Como muitos políticos norte-americanos, essa mulher converte sua história em parte da mensagem. Nascida e criada no Bronx, seu pai, Sergio, dirigia um negócio familiar e sua mãe, Blanca, é uma porto-riquenha que limpava casas. Para fugir dos colégios públicos ruins da região, seus pais economizaram até o último centavo e conseguiram que Alexandria morasse mais ao norte, em Yorktown, e estudasse em outra escola ali. Enquanto isso, seus primos continuaram estudando no Bronx. Então, diz, foi quando se deu conta de que o código postal dos EUA determina o destino. O dela a levou a graduar-se em Economia e Relações Internacionais na Universidade de Boston.

Depois voltou ao Bronx e começou a trabalhar como educadora em colégios e como ativista social na comunidade. Sergio Ocasio faleceu de câncer em 2008, ano da falência da Lehman Brothers, uma tormenta completa que derrubou a economia familiar e a levou a fazer turnos de 18 horas em restaurantes como atendente para ajudar. Sua mãe e sua avó acabaram se mudando para a Flórida. Ela continua morando no apartamento da família.

Denomina-se socialista em um país que teme o termo porque o associa ao comunismo e bate no peito por suas origens em um momento em que muitos acusam o Partido Democrata de ter privilegiado a identidade frente à classe e assim apoiado o desenvolvimento do trumpismo. Dizia Edward Kennedy que havia uma diferença entre ser um partido que se preocupa com os trabalhadores e um partido de trabalhadores, preocupar-se com as mulheres e ser um partido de mulheres. Ocasio-Cortez, que trabalhou para o senador durante sua época em Boston sobre assuntos migratórios, parece ter-se libertado da afirmação, falsa para outros tantos.

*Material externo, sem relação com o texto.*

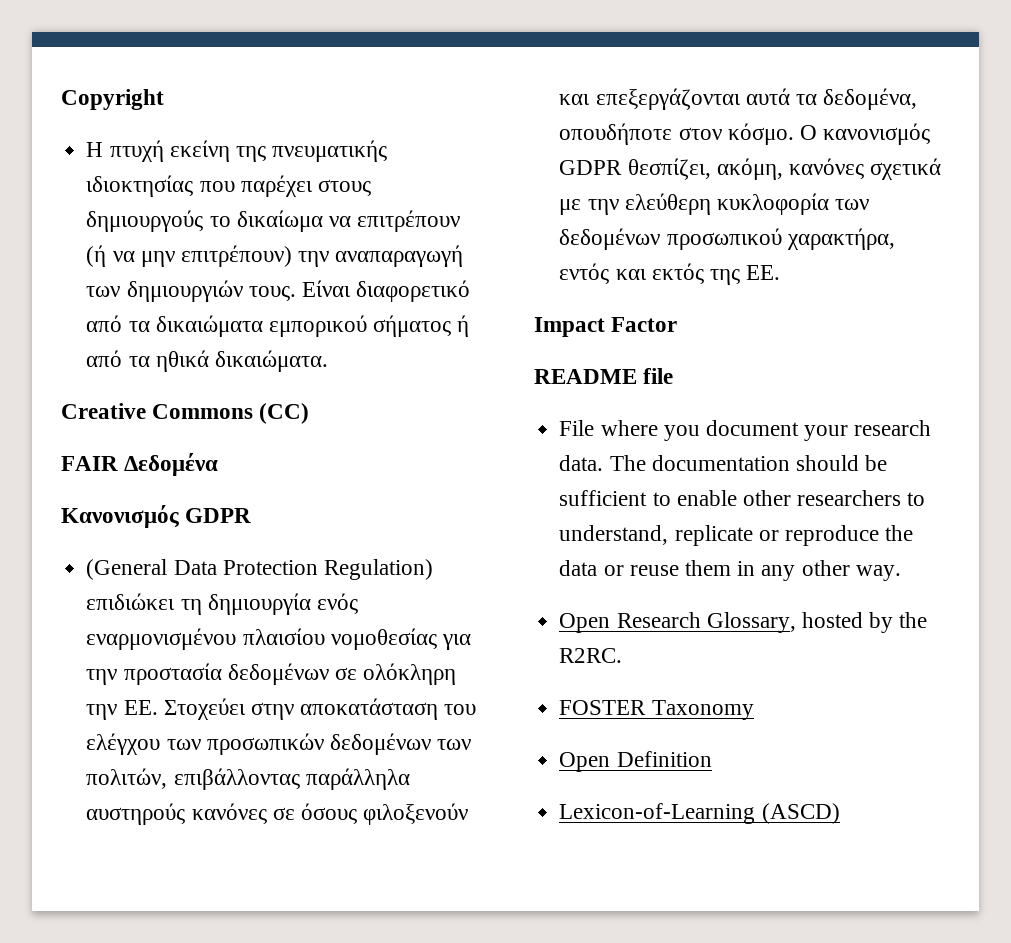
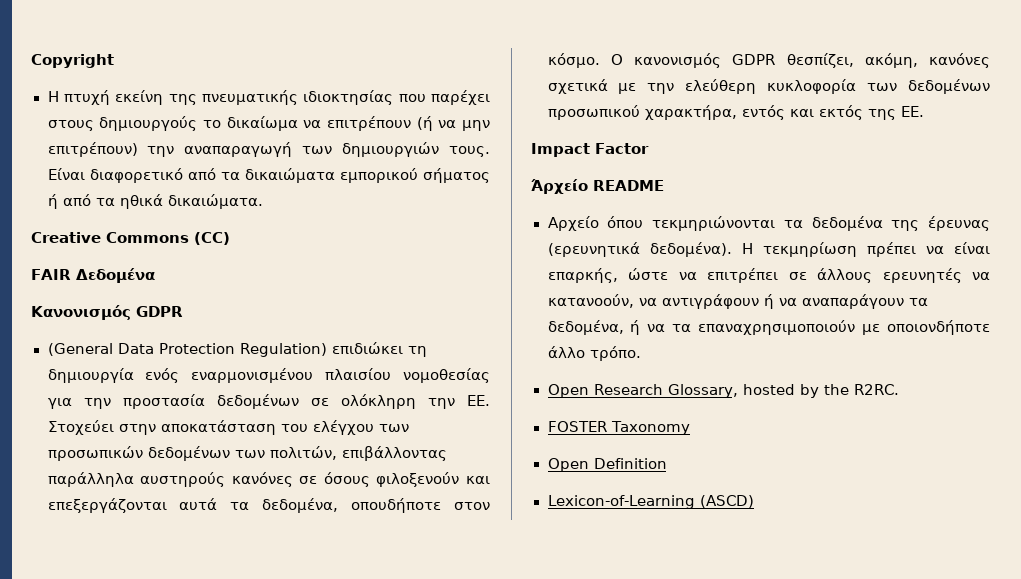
(678, 324) none -> [531,179,588,194] Άρχείο
[643,368,674,384] [559,420,932,441] [559,455,888,471] [559,490,926,506] [559,525,914,546] [559,560,901,581] file // File where you document your research data. The documentation should be sufficient to enable other researchers to understand, replicate or reproduce the data or reuse them in any other way. -> [547,216,990,231] [547,242,990,257] [547,268,990,283] [547,294,928,309] [547,320,990,335] [547,346,641,361] // Αρχείο όπου τεκμηριώνονται τα δεδομένα της έρευνας (ερευνητικά δεδομένα). Η τεκμηρίωση πρέπει να είναι επαρκής, ώστε να επιτρέπει σε άλλους ερευνητές να κατανοούν, να αντιγράφουν ή να αναπαράγουν τα δεδομένα, ή να τα επαναχρησιμοποιούν με οποιονδήποτε άλλο τρόπο.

Em uma entrevista esta semana, dizia que sua campanha estava concentrada em “uma mensagem de dignidade econômica, social e racial para os trabalhadores, especialmente os do Queens e do Bronx”. Fica furiosa quando atribuem seu sucesso a questões demográficas (a metade da população do distrito, de mais de 600.000 habitantes, é de origem latina) e discute com os democratas que baseiam seu discurso na mera contestação ao presidente republicano, Donald Trump. “O que precisamos é expor um plano e uma visão em que as pessoas possam acreditar. E não é brigando com o presidente no Twitter que vamos fazer o país progredir”, disse.

Se chegar ao Congresso, seus primeiros rivais estão na própria máquina do partido, que não para de tentar encontrar um novo Barack Obama, um líder claro frente ao tsunami republicano, enquanto contempla a pujança de movimentos progressistas como MoveOne ou Socialistas Democráticos da América, chaves no sucesso de Ocasio-Cortez. Não está claro se esta filha de porto-riquenhos é o começo de algo ou só um episódio. Ainda que fique em Washington de segunda a sexta, continuará, afirma, morando em seu apartamento do Bronx. O lema de sua campanha dizia algo como: “É o momento de um dos nossos”.